→ Provided data

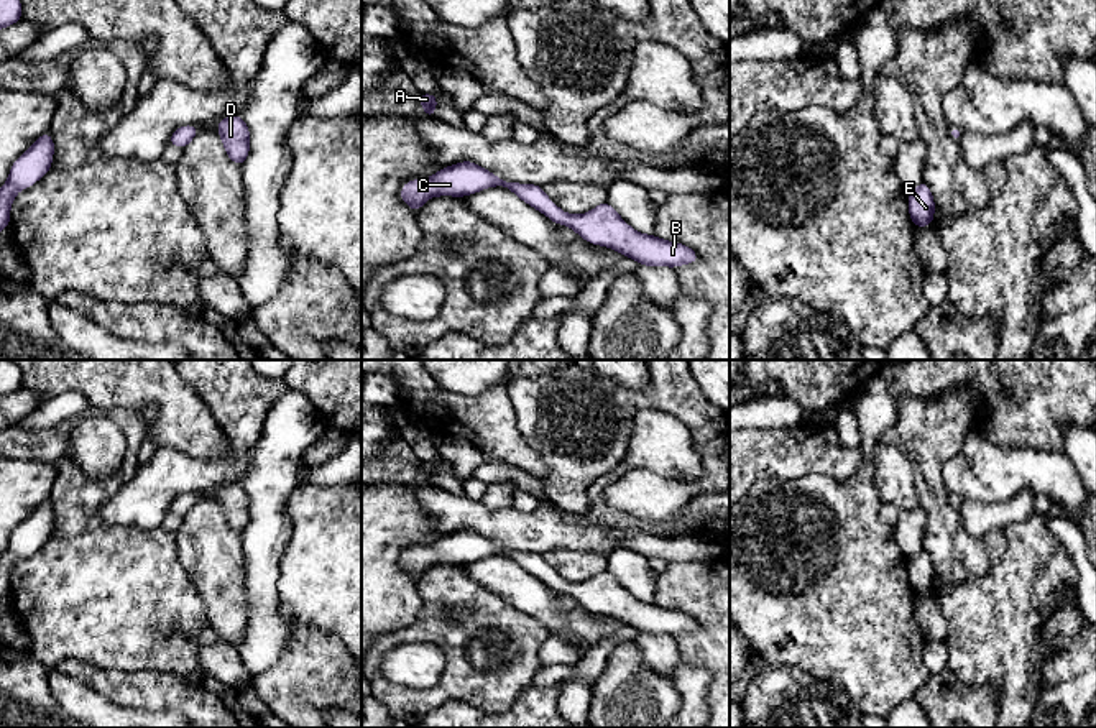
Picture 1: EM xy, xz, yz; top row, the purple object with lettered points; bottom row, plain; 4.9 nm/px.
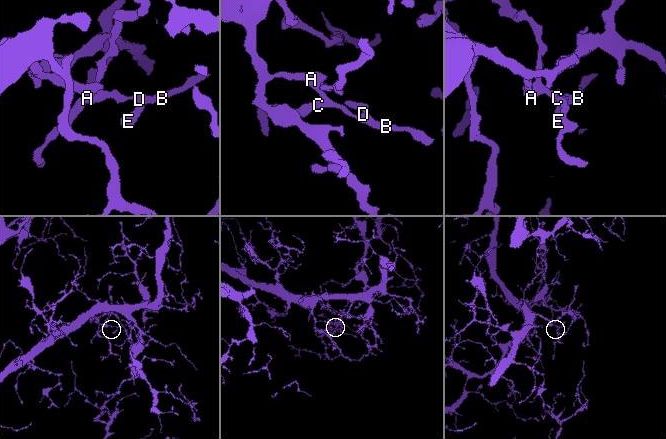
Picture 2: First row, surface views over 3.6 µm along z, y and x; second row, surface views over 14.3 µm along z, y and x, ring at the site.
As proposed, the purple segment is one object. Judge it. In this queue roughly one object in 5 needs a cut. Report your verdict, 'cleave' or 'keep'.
keep

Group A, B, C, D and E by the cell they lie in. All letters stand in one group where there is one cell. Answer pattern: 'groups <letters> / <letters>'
groups A B C D E

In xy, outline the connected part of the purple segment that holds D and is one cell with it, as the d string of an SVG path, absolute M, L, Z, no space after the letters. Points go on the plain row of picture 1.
M240 483L225 485L217 493L217 500L227 518L227 524L242 534L250 521L250 500L243 486Z

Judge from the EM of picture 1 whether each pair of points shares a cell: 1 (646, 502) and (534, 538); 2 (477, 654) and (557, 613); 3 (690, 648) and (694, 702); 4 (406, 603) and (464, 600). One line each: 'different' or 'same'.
1: different
2: different
3: different
4: different

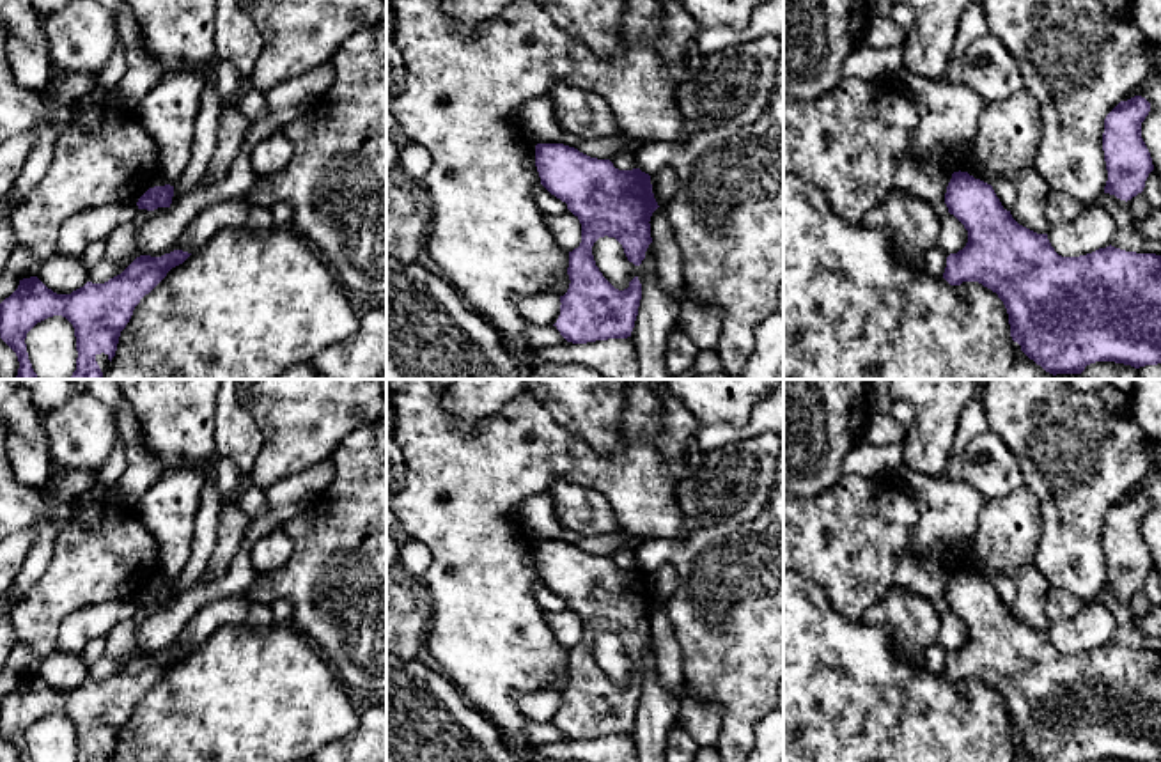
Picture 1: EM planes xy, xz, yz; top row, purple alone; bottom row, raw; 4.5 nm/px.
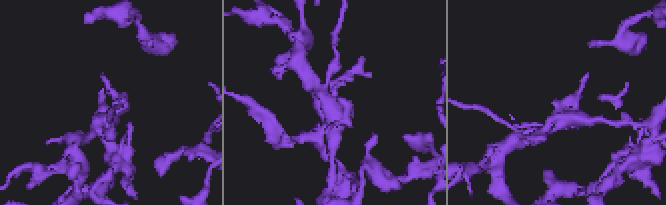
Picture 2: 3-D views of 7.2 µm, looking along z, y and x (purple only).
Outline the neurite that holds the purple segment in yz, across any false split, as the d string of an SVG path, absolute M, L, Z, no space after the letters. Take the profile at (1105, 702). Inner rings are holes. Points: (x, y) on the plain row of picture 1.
M954 569L945 601L968 627L968 640L947 654L943 675L950 682L978 679L1003 698L1010 734L1037 762L1161 760L1161 652L1099 645L1062 654L1048 631L1019 622L991 581L968 569Z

→ What the task asks
What you return should be all of the material above, exactly, and none of its pictures.

→ Answer box
Picture 1: EM xy, xz, yz; top row, the purple object with lettered points; bottom row, plain; 4.9 nm/px.
Picture 2: First row, surface views over 3.6 µm along z, y and x; second row, surface views over 14.3 µm along z, y and x, ring at the site.
As proposed, the purple segment is one object. Judge it. In this queue roughly one object in 5 needs a cut. Report your verdict, 'cleave' or 'keep'.
keep

Group A, B, C, D and E by the cell they lie in. All letters stand in one group where there is one cell. Answer pattern: 'groups <letters> / <letters>'
groups A B C D E

In xy, outline the connected part of the purple segment that holds D and is one cell with it, as the d string of an SVG path, absolute M, L, Z, no space after the letters. Points go on the plain row of picture 1.
M240 483L225 485L217 493L217 500L227 518L227 524L242 534L250 521L250 500L243 486Z

Judge from the EM of picture 1 whether each pair of points shares a cell: 1 (646, 502) and (534, 538); 2 (477, 654) and (557, 613); 3 (690, 648) and (694, 702); 4 (406, 603) and (464, 600). One line each: 'different' or 'same'.
1: different
2: different
3: different
4: different

Picture 1: EM planes xy, xz, yz; top row, purple alone; bottom row, raw; 4.5 nm/px.
Picture 2: 3-D views of 7.2 µm, looking along z, y and x (purple only).
Outline the neurite that holds the purple segment in yz, across any false split, as the d string of an SVG path, absolute M, L, Z, no space after the letters. Take the profile at (1105, 702). Inner rings are holes. Points: (x, y) on the plain row of picture 1.
M954 569L945 601L968 627L968 640L947 654L943 675L950 682L978 679L1003 698L1010 734L1037 762L1161 760L1161 652L1099 645L1062 654L1048 631L1019 622L991 581L968 569Z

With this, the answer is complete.